BEGIN Supplied data

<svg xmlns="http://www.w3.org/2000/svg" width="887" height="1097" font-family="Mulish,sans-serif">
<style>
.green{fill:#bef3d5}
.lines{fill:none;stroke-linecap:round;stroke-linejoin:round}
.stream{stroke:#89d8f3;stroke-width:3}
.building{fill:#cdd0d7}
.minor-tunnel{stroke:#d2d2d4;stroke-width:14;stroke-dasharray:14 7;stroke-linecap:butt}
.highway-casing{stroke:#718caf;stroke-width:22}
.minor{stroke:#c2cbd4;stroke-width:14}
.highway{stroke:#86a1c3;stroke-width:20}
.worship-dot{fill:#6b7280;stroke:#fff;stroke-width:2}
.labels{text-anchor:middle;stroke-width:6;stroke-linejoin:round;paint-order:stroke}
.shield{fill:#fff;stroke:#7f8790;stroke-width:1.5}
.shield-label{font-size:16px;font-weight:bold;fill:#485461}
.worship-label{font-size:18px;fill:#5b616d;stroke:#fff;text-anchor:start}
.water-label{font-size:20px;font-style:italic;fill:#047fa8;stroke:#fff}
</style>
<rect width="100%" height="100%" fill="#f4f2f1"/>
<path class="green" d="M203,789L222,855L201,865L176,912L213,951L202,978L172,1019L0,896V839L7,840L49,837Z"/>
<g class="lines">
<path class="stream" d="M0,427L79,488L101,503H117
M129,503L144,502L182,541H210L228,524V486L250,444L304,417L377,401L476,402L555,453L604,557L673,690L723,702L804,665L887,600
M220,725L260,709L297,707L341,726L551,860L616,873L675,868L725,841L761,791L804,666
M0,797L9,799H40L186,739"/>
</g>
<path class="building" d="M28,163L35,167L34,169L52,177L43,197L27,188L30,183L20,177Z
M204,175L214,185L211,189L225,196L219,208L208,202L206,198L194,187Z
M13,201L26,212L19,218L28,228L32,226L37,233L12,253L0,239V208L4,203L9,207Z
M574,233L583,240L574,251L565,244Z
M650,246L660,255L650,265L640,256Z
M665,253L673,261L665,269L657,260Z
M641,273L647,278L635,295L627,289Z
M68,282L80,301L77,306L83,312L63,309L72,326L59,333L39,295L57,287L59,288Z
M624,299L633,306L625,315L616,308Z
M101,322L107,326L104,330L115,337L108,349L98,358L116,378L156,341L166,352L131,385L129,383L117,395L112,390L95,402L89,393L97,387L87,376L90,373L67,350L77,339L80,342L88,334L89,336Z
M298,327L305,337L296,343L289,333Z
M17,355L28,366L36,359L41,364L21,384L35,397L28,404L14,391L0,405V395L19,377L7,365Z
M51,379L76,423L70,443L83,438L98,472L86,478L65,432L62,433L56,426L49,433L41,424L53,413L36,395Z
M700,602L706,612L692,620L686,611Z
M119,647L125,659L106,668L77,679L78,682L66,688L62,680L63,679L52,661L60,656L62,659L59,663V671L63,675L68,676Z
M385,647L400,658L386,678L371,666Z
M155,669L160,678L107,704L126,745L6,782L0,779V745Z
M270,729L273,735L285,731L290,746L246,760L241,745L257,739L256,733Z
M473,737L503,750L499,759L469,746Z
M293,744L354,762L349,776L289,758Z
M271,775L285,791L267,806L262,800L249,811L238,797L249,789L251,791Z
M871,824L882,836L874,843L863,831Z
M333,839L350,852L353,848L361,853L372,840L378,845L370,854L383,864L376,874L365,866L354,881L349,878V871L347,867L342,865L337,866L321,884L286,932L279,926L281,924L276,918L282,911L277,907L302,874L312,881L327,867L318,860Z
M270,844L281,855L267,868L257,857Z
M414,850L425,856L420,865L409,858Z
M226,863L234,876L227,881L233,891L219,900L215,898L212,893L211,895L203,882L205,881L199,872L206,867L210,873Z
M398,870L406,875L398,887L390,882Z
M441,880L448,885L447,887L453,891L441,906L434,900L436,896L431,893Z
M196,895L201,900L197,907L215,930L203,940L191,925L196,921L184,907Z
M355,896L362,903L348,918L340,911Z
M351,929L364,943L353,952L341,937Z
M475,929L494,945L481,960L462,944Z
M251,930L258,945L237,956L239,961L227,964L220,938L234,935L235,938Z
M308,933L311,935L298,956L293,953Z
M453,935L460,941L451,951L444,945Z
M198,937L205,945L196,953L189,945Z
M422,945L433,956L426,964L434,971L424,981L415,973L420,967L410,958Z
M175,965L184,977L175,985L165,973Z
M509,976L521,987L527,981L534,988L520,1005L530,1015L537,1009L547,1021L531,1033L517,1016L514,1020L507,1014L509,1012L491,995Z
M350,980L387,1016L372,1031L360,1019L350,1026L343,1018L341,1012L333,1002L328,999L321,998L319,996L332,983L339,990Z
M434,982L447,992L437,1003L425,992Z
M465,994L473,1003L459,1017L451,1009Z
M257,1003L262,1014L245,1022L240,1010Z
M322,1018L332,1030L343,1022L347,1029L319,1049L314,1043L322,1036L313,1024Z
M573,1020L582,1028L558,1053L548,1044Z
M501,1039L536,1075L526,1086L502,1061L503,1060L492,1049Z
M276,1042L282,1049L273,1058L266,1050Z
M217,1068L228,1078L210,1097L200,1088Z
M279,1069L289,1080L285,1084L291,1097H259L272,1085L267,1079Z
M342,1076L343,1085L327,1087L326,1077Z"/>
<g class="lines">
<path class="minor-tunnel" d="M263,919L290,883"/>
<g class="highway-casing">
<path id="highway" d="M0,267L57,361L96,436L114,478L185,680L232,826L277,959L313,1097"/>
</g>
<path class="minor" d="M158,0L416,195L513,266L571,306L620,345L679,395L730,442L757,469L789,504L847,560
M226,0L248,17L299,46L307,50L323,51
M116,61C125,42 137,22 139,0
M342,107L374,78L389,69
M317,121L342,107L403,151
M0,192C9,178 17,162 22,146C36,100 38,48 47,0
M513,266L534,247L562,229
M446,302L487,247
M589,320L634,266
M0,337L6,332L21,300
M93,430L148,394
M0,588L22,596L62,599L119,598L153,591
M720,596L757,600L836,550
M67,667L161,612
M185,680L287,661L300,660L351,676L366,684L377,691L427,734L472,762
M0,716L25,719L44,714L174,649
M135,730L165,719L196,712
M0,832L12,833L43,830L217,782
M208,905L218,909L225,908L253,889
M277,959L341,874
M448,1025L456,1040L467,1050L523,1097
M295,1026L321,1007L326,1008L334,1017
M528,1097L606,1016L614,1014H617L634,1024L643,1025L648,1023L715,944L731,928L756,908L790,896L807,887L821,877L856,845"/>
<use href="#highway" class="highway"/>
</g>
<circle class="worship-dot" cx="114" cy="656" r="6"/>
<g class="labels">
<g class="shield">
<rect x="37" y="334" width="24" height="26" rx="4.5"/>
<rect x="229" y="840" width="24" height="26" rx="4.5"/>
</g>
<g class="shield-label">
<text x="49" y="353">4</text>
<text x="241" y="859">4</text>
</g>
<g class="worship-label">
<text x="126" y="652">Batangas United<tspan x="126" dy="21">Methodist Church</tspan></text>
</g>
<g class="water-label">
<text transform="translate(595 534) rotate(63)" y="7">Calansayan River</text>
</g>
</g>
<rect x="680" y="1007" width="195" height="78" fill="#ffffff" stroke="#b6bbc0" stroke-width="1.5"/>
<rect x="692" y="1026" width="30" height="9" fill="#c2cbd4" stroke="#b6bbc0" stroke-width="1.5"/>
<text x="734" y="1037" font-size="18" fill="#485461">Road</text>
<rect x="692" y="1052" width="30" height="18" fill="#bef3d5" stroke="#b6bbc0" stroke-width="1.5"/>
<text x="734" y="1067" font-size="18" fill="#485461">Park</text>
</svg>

END Supplied data

Which lines of the records contain "linecap"? Show each of them.

.lines{fill:none;stroke-linecap:round;stroke-linejoin:round}
.minor-tunnel{stroke:#d2d2d4;stroke-width:14;stroke-dasharray:14 7;stroke-linecap:butt}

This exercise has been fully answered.